I’m always on the lookout for new ways to promote. It comes naturally, as I spent a few years at AEG wearing a marketing hat. Plus, I’ve seen more than a few projects fail not because they were bad but because no one knew they existed. Sadly, though, I don’t think there’s a “magic bullet.” Sure, folks occasionally stumble on a brilliant scheme for a particular product but ultimately promotion’s all about diligent elbow grease. Learn to spot the opportunities and seize them when they show up. Like this one, for example: www.crafty-games.com. 🙂
TH: Have your reached the point at which you realized that you had “made it” as a writer and author? If so, can you describe the milestone or circumstances? Do you recall how that felt?
PK: I think I’ve achieved a certain moderate success in the hobby gaming market but there are still quite a few avenues for me to explore, so I wouldn’t say I’ve “made it,” no. If I had to pick a single highlight thus far, I’d say it was the AEG dinner at the GAMA trade show where we premiered Spycraft’s first edition. AEG put on a great spread that night, with hundreds of books set out at the tables, one to a guest. It was a sea of silver across the entire hall.
I remember DJ saying, “This is all for you.” I don’t think I’ve ever stood prouder.
TH: Some say that professional writers have to look at themselves as a business, a branded commodity. Do you take that approach?
PK: Not all the time but I see the value in it. Especially in this age, when the cult of personality is so pervasive, I think it’s critical for anyone selling their services to take stock of their perceived value as a name. That’s true in any profession, obviously, but even more so for writers and other entertainers who attract and nurture fans. As we all know, fans will make up their minds and proselytize whether you want them to or not. You might as well get involved in the process.
TH: What can readers expect to see from you in the near future? What are you working on?
PK: Right now Crafty Games is dancing around the 800-lb. gorilla’s feet with Fantasy Craft, a traditional adventure gaming toolset. This fall we’ll be putting out Ten Thousand Bullets, a street noir opus by Alex Flagg. Both use our in-house system and will be supported by a range of PDF products.
I’m also wrapping up the long-gestating World on Fire series (our current espionage setting), which was the only thing I left unfinished at AEG. Crafty inherited it when we broke away from the company and it’s had something of a turbulent life since, so it’s exciting to finally get all that material in players’ hands.
On the freelance front I’m going to be editing the Colonial Military book for Battlestar Galactica, and I’m hoping I can follow up with some other ideas I’ve had for the line. Jamie Chambers and his crew have been really open to new ideas, and I love working with MWP (Margaret Weis Productions).
Beyond that… We’ll see. I try not to plan *too* far out, as it kills your ability to adapt to new opportunities – and there are always new opportunities.
TH: What is the most memorable moment (good, bad, or other) you have had in your life as an author?

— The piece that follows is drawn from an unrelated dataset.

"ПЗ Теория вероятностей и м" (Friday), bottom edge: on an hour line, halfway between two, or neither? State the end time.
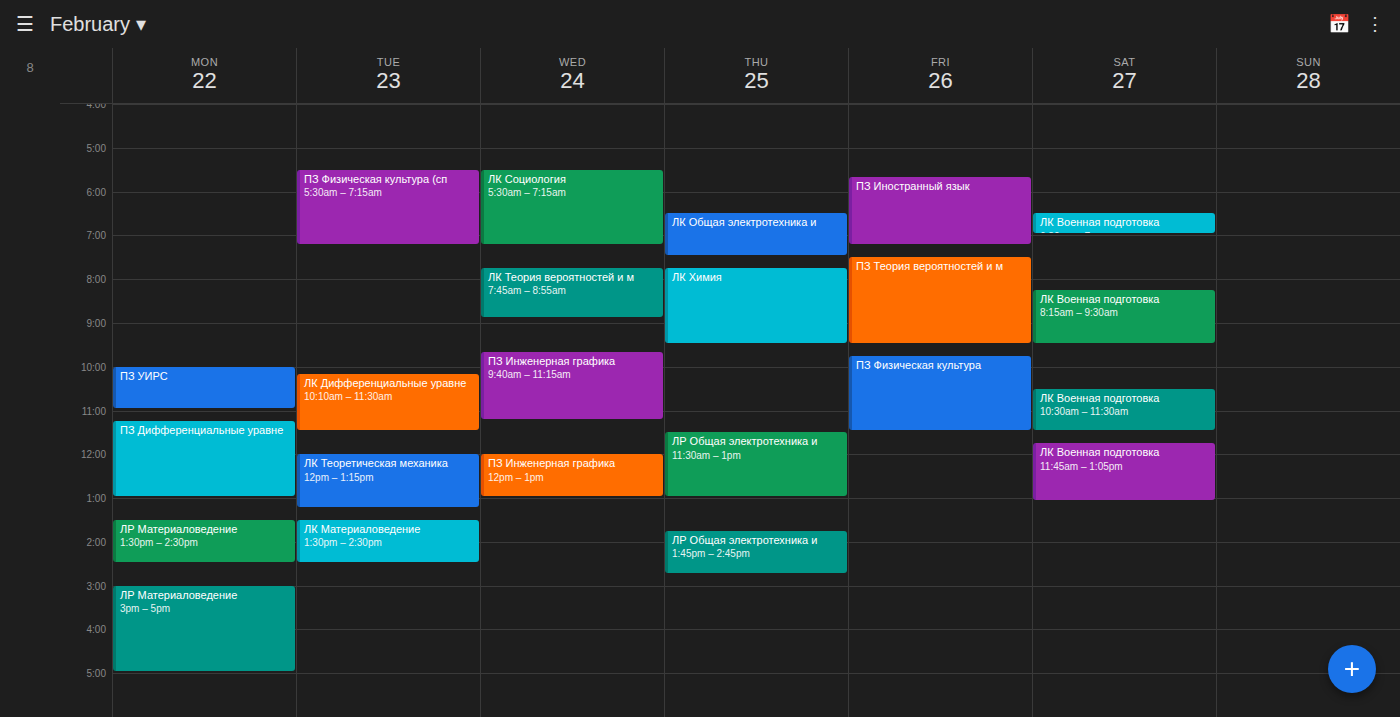
9:30 AM -- halfway between the 9 AM and 10 AM lines.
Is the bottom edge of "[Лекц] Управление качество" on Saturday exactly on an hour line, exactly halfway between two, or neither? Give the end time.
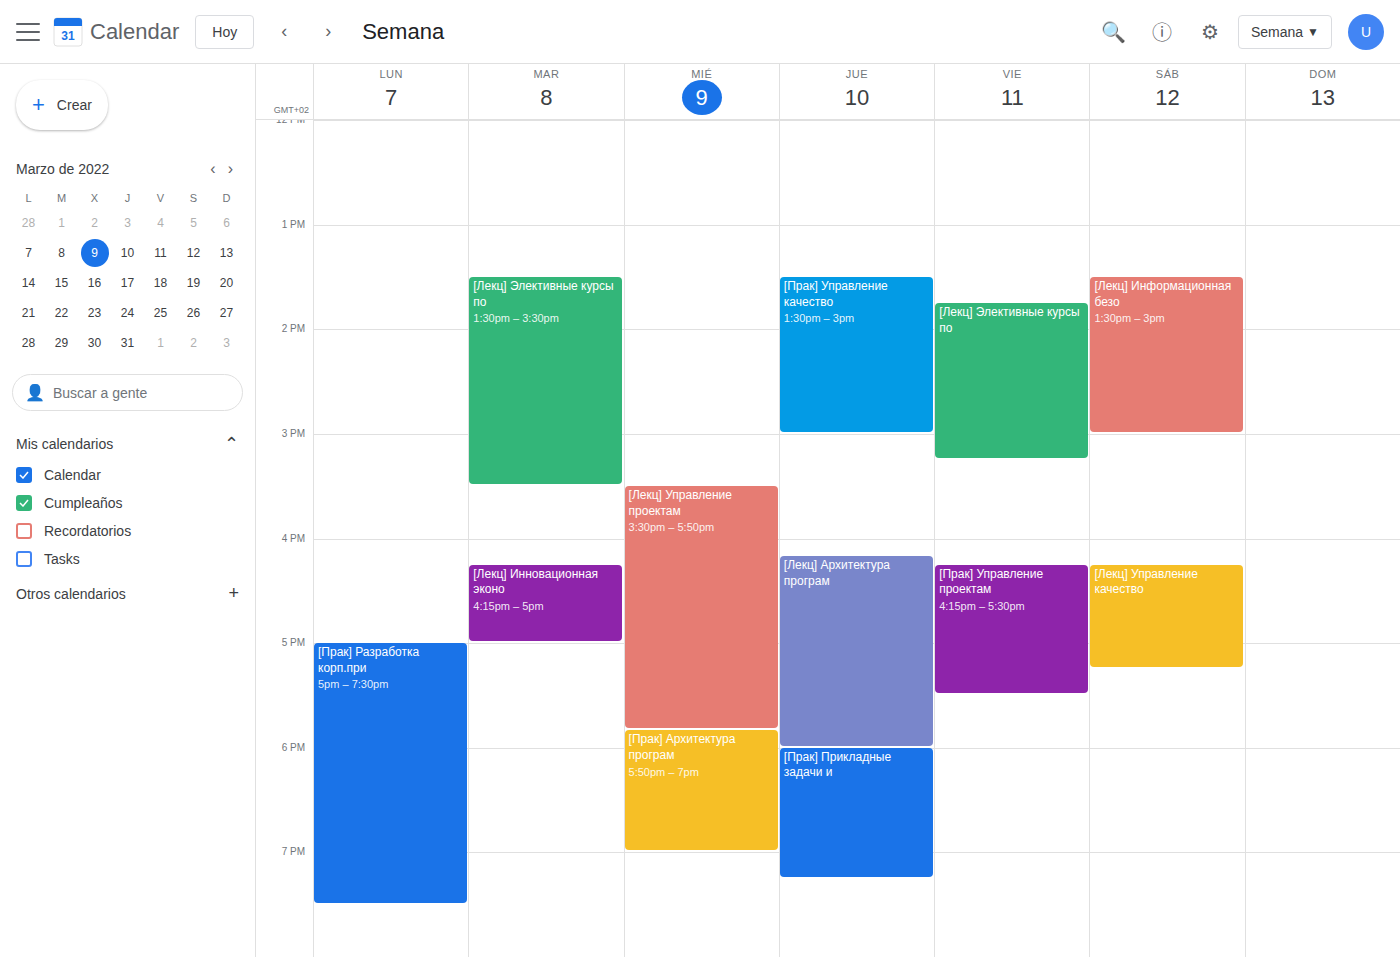
17:15 -- neither: a quarter of the way from the 17:00 line to the 18:00 line.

PK: I don’t know that I could narrow it down to just one actually. Professional writing has changed my life in so many ways and provided me with so many incredible experiences. I’ve visited other countries and met people who I know will remain close friends forever. I’ve been privileged to work with wildly talented folks on projects that a lot of aspiring writers never dream of tackling.
Most memorable… Outside the launch of Spycraft, it might be a tie between all the times someone whose work I’ve read and loved for years, or whose career I’ve followed since well before I started at AEG, took the time to chat with me. My earliest of these memories was Peter Adkison, who went out of his way to invite me to one of his parties at my very first GenCon (about a week after I was hired at AEG). Another was Tracy Hickman, who randomly invited Kevin Wilson (the other father of Spycraft) and I to lunch a few years later. That’s one of the things I love about the hobby gaming market so much – it’s filled with genuinely good people.